Bei allen BsAb können vorübergehende Zytopenien auftreten, obwohl dies bei Patient:innen mit r/r multiplem Myelom (MM) häufiger vorkommt als bei r/r NHL. In den prospektiven Studien wurde bei 30–75% der Patient:innen mit r/r MM eine Neutropenie, bei 35–60% eine Anämie und bei 25–40% eine Thrombozytopenie festgestellt. Bei Patient:innen mit r/r NHL wird eine Neutropenie bei 20–40%, eine Anämie bei 15–45% und eine Thrombozytopenie bei 10–25% beschrieben. Die meisten dieser Zytopenien sind von Grad ≥3, mit Ausnahme der Anämie bei Patient:innen mit NHL. Hämatologische Toxizität ist die häufigste Toxizität von ≥Grad 3 bei der Verwendung von BsAb.6

Infektionen

BsAb sind immunsuppressiv und führen zu einer Zunahme von Infektionen. Die Häufigkeit und die Art der Infektionen können sich zwischen den BsAb unterscheiden. Insbesondere bei Patient:innen, die mit den Anti-BCMA(„B-cell maturation antigen“)-BsAb Teclistamab und Elranatamab behandelt worden sind, scheint die Infektionsrate höher zu sein (70–80%) als bei den anderen BsAb, wobei Talquetamab 34–47% der Infektionen und die Anti-CD20-BsAb 20–45% der Infektionen bei behandelten Patient:innen verursachen.

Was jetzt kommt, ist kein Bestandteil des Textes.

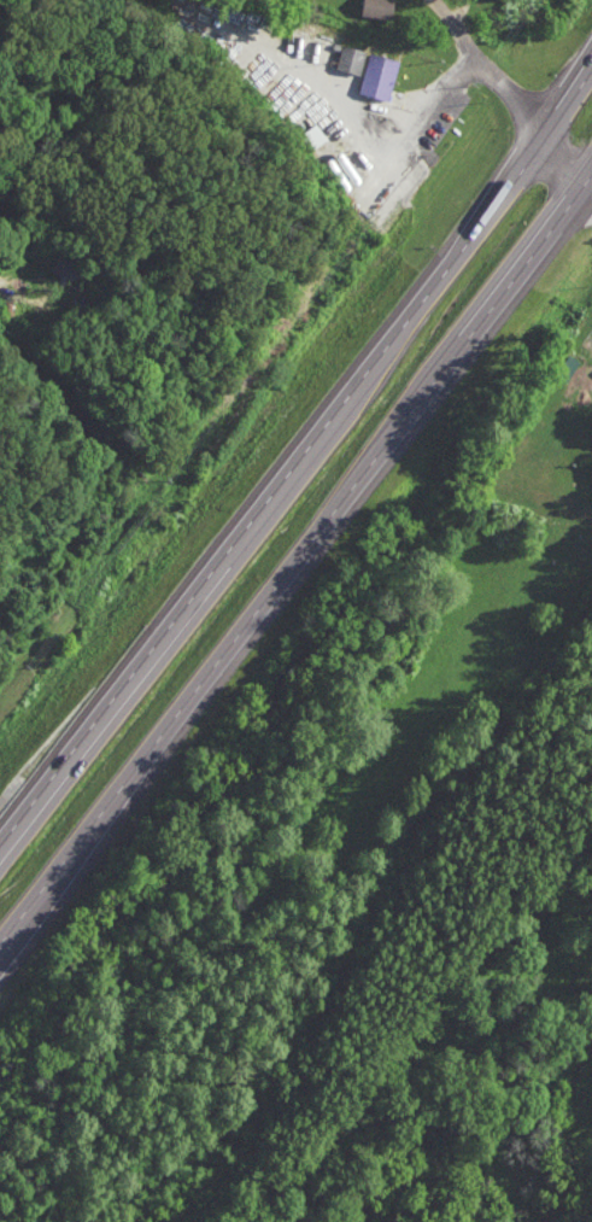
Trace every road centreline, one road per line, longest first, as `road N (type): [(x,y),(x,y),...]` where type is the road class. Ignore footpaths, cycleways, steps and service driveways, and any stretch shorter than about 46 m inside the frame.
road 1 (trunk): [(17,932),(591,181)]
road 2 (trunk): [(303,457),(0,855)]
road 3 (trunk): [(591,68),(442,282),(303,457)]
road 4 (residential): [(546,138),(475,65),(456,21),(432,0)]

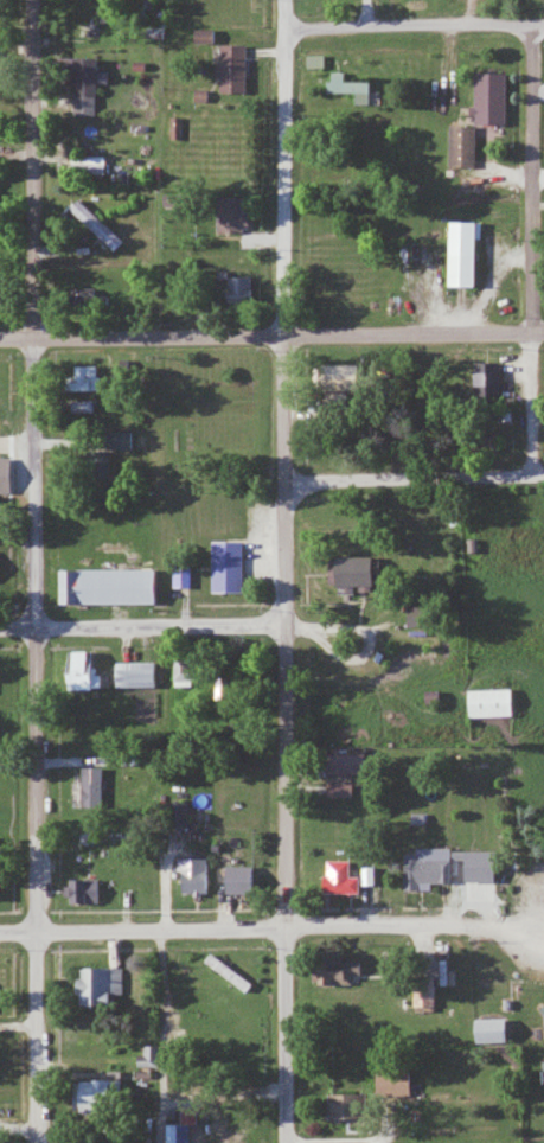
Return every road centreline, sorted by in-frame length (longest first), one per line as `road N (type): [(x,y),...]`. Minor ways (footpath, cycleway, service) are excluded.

Für diese hohe Infektionsrate bei Anti-BCMA-BsAb können mehrere Faktoren verantwortlich sein, wie z.B. Neutropenie, T-Zell-Erschöpfung, B-Zell-Aplasie, gestörte BCMA-Signalübertragung, aber auch die beobachtete Hypogammaglobulinämie kann sehr ausgeprägt sein.8

Die Vorbeugung von Infektionen ist von allergrößter Bedeutung. Es wird dringend empfohlen, alle Patient:innen, insbesondere aber Patient:innen mit r/r MM, vor Beginn der BsAb-Therapie gegen das Varizella-zoster-Virus (VZV) und Pneumokokken sowie jährlich gegen Influenza und Covid-19 zu impfen. Auch Tests auf HIV und Hepatitis B und C werden vor Beginn der Behandlung durchgeführt. Zytomegalovirus- und EBV-Tests können hinzugefügt werden. Darüber hinaus wird eine Prophylaxe gegen Pneumocystis jirovecii (PJP) und Herpes-simplex-Viren/VZV empfohlen, und bei Patient:innen mit r/r MM sollte eine antibakterielle Prophylaxe in Betracht gezogen werden, insbesondere wenn eine Neutropenie Grad 3/4 vorliegt.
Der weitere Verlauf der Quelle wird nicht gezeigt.